COLUMNS

Volume 26 - Issue 3

The Last Word

By Robbie F. Castleman

It’s hard to be awe-struck any more. By anything. A hermeneutic of suspicion is applied to life.

In entertainment, what used to dazzle us at the movies is just wires, painted scenery and the blue or green screen. Computer enhancement is the new magician. We know it’s just a good trick.

In relationships, people just wait for disappointment. Brad Pitt gets married, but declares, ‘I’m not hung up on “happily ever after”. Go where you need to go.’ Pre-nuptial agreements replace the covenant.

In the church, Sunday morning services are designed to make people at home and comfortable, not holy and confronted. The mysterium tremendum is replaced by microphonic technology. We come boldly to the couch of Grace and plop on down next to the Almighty. No awe. No fear of the Lord. No transformation either.

Conformed to the world, the service (and I purposely avoid using the word ‘worship’ for both theological and exegetical reasons) is understood to be the best advertisement there is for attracting new members. In the denominationally unfettered USA, ‘church hopping’ is often normative. Getting your needs met is the key to how long you bond with a community. This is the unstated prenuptial agreement for being part of the Bride of Christ.

Annie Dillard in her book Teaching A Stone To Talk confronts this loss of awe when she writes,

Why do we people in churches seem like cheerful, brainless tourists on a packaged tour of the Absolute?… On the whole I do not find Christians, outside of the catacombs, sufficiently sensible of conditions. Does anyone have the foggiest idea of what sort of power we so blithely invoke?… We should all be wearing crash helmets. Ushers should issue life preservers and signal flares; they should lash us to our pews. For the sleeping God may wake some day and take offence, or the waking God may draw us out to where we can never return.

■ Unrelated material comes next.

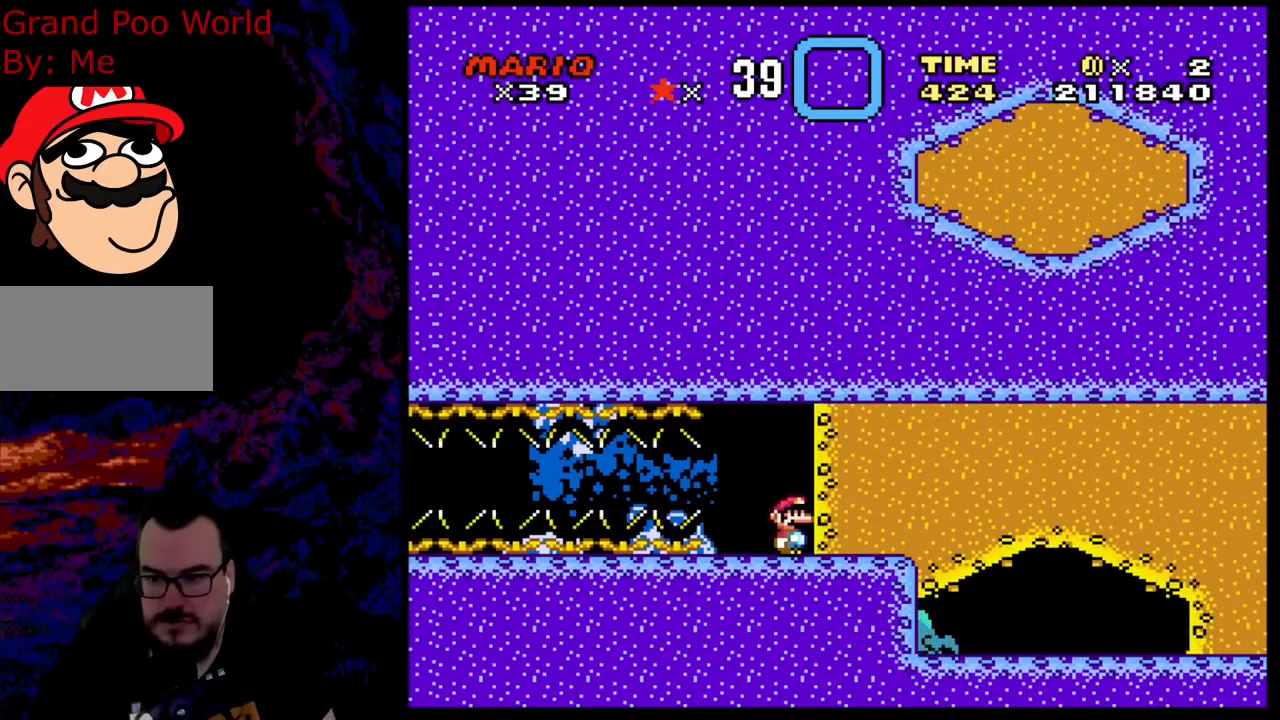
{"buttons": [], "events": []}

Returning reverence to the relationship we have with God can begin with the Christian scholar. We need to approach the study of God as ‘holy ground’ again. To be awe-struck again and again by the Truth and Grace of God is good for our souls as well as our studies. St. Bonaventure wrote the following in the preface to his Handbook on Being a Rational Christian,

First, therefore, I invite the reader to the groans of prayer through Christ crucified, through whose blood we are cleansed from the filth of vice—So that we do not believe that reading is sufficient without unction, speculation without devotion, investigation without wonder, observation without joy, work without piety, knowledge without love, understanding without humility, endeavour without divine grace, reflection as a mirror without divinely inspired wisdom.

To those, therefore, predisposed by divine grace, the humble and the pious, the contrite and the devout, those anointed with the oil of gladness, the lovers of divine wisdom, and those inflamed with desire for it; to those wishing to give themselves to glorifying, wondering at, and even savouring God, I propose the following considerations, suggesting that the mirror presented by the external world is of little or no value unless the mirror of our mind has been cleansed and polished.

As you return to your studies and work, having finished this issue of Themelios, ask the Lord for the grace to marvel once again at the mystery of God revealed in Jesus Christ. Return boldly to the throne of Grace and be awe-struck by this privilege. Your desk, study, pew and sanctuary are holy ground.